According to Fumento, a heterosexual man or woman who refrains from drug abuse “has less of a chance of getting AIDS than of being struck by lightning or drowning in a bathtub.”
Fumento devotes much of his book to a discussion of complex and obscure medical data. He asks us to believe that it is the “alarmists” in government and medicine who have manipulated the data to shape public opinion and serve their own political interests.
But “The Myth of Heterosexual AIDS” is an unabashed and unsubtle polemic, and Fumento rails against “the liberal democratizers,” “the conservative moralizers,” “the homosexual lobby,” “the doctors of doom” and various other malefactors for misusing AIDS to serve their own political and moral interests.

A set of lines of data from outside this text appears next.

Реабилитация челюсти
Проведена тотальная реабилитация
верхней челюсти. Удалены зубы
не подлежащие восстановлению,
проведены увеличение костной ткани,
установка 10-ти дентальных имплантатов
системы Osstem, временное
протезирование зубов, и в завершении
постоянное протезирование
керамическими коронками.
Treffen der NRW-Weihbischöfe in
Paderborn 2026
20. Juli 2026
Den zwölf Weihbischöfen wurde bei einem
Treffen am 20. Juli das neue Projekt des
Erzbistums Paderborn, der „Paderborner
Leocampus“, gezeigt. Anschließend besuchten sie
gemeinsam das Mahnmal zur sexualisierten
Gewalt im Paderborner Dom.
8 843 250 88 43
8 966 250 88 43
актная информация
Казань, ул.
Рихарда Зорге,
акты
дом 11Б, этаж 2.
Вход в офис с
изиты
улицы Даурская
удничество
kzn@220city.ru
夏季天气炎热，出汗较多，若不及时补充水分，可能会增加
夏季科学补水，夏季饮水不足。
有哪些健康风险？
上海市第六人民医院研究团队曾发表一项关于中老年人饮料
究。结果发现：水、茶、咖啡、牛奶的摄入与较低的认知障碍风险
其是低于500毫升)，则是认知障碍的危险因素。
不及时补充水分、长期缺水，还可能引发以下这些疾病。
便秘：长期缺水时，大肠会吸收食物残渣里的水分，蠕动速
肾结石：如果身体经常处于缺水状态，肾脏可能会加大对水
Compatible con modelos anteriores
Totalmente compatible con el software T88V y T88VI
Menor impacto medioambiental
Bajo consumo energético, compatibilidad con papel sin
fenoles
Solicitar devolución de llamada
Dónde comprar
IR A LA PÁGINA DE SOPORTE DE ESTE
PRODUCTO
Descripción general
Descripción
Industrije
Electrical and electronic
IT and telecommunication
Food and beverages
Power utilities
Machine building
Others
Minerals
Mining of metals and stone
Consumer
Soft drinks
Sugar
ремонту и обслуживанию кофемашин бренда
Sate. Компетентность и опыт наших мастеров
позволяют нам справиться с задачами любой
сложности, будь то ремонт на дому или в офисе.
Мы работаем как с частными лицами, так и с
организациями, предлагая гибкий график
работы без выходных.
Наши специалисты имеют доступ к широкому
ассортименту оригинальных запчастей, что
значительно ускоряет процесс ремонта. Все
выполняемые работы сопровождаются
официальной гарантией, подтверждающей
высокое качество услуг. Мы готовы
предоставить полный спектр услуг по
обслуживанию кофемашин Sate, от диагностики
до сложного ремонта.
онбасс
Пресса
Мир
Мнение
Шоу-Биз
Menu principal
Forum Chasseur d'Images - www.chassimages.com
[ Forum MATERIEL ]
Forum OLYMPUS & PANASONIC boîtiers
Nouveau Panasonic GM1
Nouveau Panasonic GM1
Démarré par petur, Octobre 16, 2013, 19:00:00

Fumento’s premise is unassailable. The search for truth is the essence of both science and democracy--it is wrong to distort the truth in order to manipulate the behavior of a free mind or a free people. But his conclusion is dead wrong. If we are looking for more resources to fight cancer, we should direct our attention to the defense budget and not to AIDS research. And if “The Myth of Heterosexual AIDS” encourages complacency in our efforts to prevent, treat and cure the disease, the author will have rendered us no service at all.